I got my new plants about 4 days ago, ive had them in qt tank without light and filter, just water to see if there was any snails or anything...I did have a snail but it appeared dead in the delivery bag...I havent seen any other snails but I would like to get these plants in the tanks so they can get some light...i dont think these plants were ever in a fish tank with fish, i ordered them from a nursery so im not too worried about my fish getting anything but i would like to disinfect them before placing them in the tank...is 4 or 5 days enough time for qt and should i just use salt to disinfect them...if so how?


----------



## redchigh (Jan 20, 2010)

I've never disinfected plants, and I have snails.
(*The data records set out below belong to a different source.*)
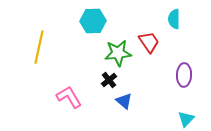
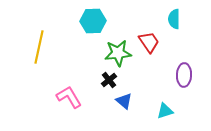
cyan triangle: moved 21 px left, 8 px up; rotated 30 degrees clockwise
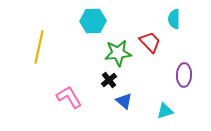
red trapezoid: moved 1 px right; rotated 10 degrees counterclockwise
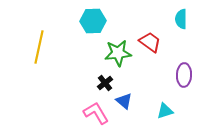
cyan semicircle: moved 7 px right
red trapezoid: rotated 10 degrees counterclockwise
black cross: moved 4 px left, 3 px down
pink L-shape: moved 27 px right, 16 px down
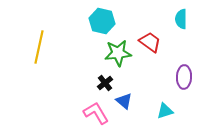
cyan hexagon: moved 9 px right; rotated 15 degrees clockwise
purple ellipse: moved 2 px down
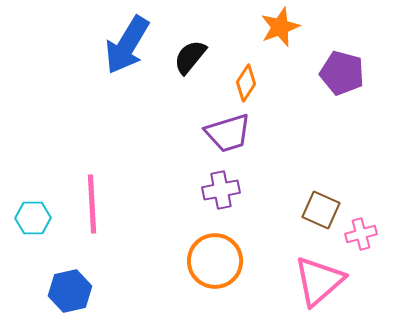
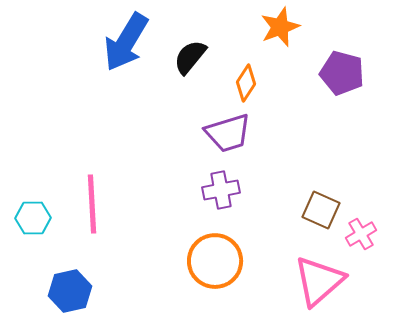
blue arrow: moved 1 px left, 3 px up
pink cross: rotated 16 degrees counterclockwise
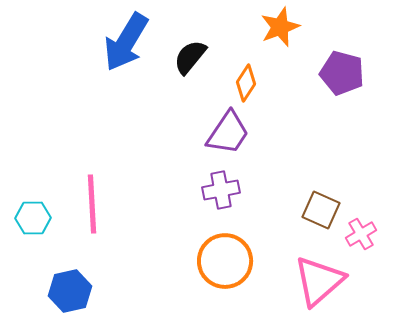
purple trapezoid: rotated 39 degrees counterclockwise
orange circle: moved 10 px right
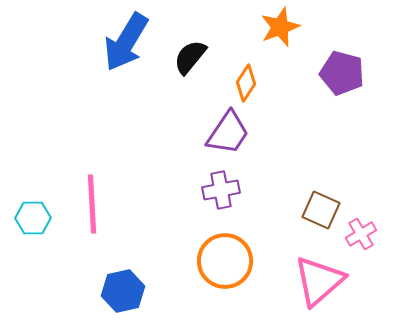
blue hexagon: moved 53 px right
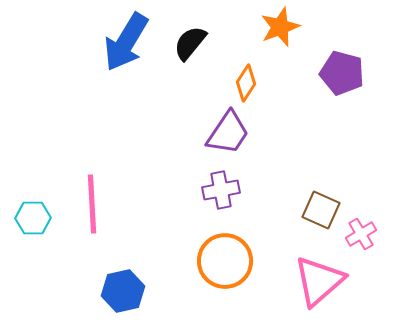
black semicircle: moved 14 px up
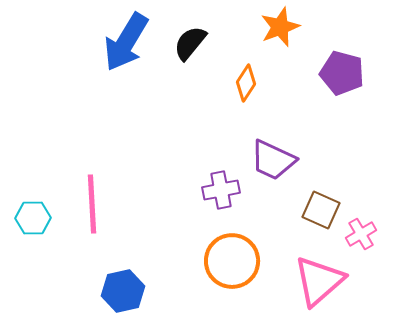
purple trapezoid: moved 45 px right, 27 px down; rotated 81 degrees clockwise
orange circle: moved 7 px right
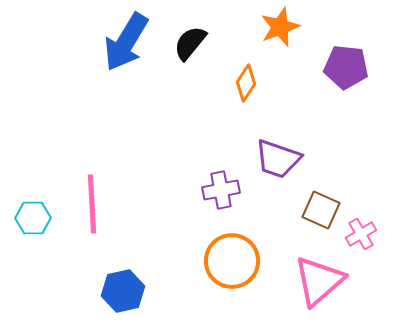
purple pentagon: moved 4 px right, 6 px up; rotated 9 degrees counterclockwise
purple trapezoid: moved 5 px right, 1 px up; rotated 6 degrees counterclockwise
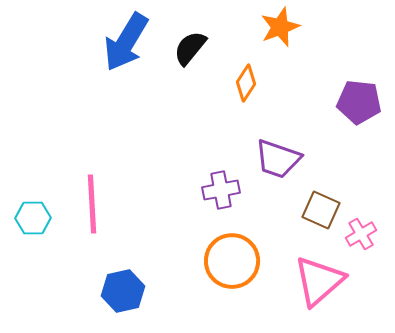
black semicircle: moved 5 px down
purple pentagon: moved 13 px right, 35 px down
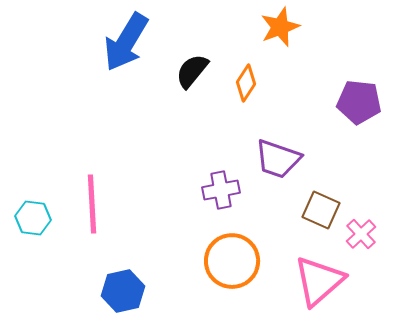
black semicircle: moved 2 px right, 23 px down
cyan hexagon: rotated 8 degrees clockwise
pink cross: rotated 12 degrees counterclockwise
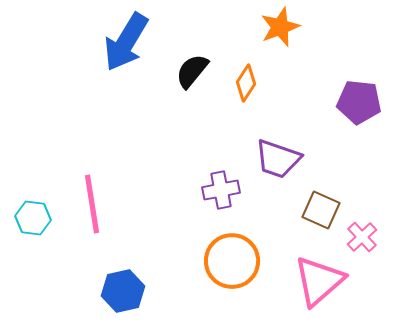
pink line: rotated 6 degrees counterclockwise
pink cross: moved 1 px right, 3 px down
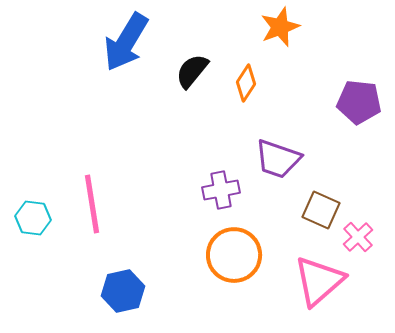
pink cross: moved 4 px left
orange circle: moved 2 px right, 6 px up
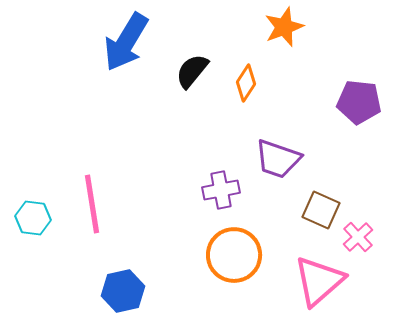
orange star: moved 4 px right
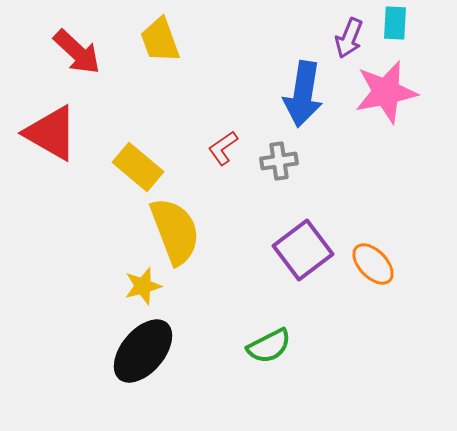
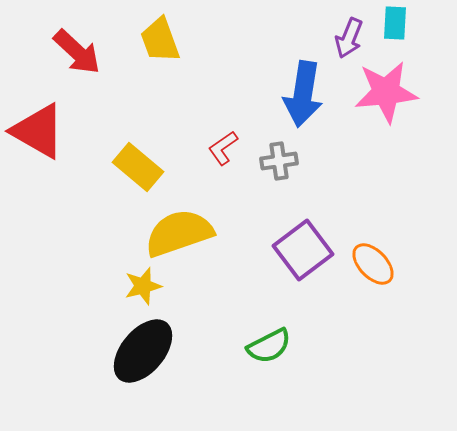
pink star: rotated 6 degrees clockwise
red triangle: moved 13 px left, 2 px up
yellow semicircle: moved 4 px right, 2 px down; rotated 88 degrees counterclockwise
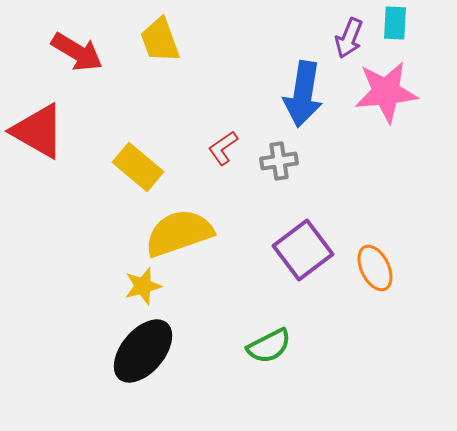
red arrow: rotated 12 degrees counterclockwise
orange ellipse: moved 2 px right, 4 px down; rotated 18 degrees clockwise
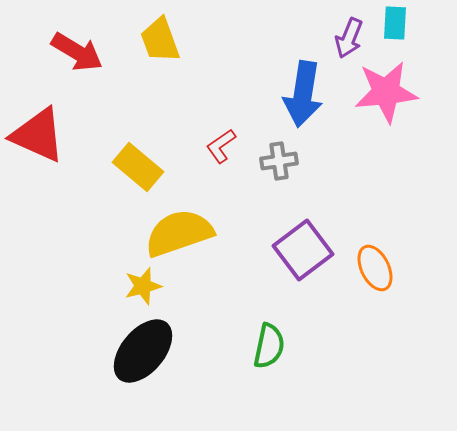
red triangle: moved 4 px down; rotated 6 degrees counterclockwise
red L-shape: moved 2 px left, 2 px up
green semicircle: rotated 51 degrees counterclockwise
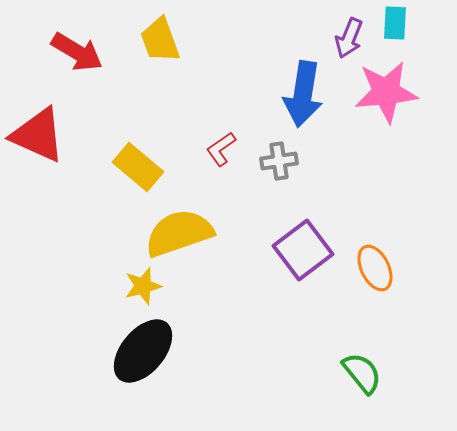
red L-shape: moved 3 px down
green semicircle: moved 93 px right, 27 px down; rotated 51 degrees counterclockwise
Mystery snails are $1, but my ramshorns were free.  I like the free clean-up crew.


----------



## rosy delta (Jul 17, 2012)

i have snails now too... not sure how happy i am. i dont mind one but i keep finding new ones. i washed my plants before putting them in the tank, but the snails must have been either very tiny or just eggs. my LPS suggested rinsing the plants off before planting in your tank.


----------



## starrlamia (May 3, 2012)

you can do dips for snails such as bleach, potassium pomogranite or alum, some plants will melt in bleach dips so you have to be careful. The trick to controling snail populations is to not overfeed your fish and to keep the tank clean. You can easily cut down on snail populations by dropping a piece of veggie, like lettuce into the tank at night and in the morning it should be covered in snails. It wont completely get rid of them but can cut down the population. or you can get some assassin snails. 
TBH I think you need to quarantine for a few weeks to assess snail population on new plant, and they need some light while you quarantine.


----------



## Sowman (Aug 19, 2011)

I just got a bunch of plants and put them in a QT. The first few days it looked good until today; i have 3-4 snails. I'm just going to remove them until I don't see any for at least a week. Also, you'll have to give the plants light as they need it to survive.


----------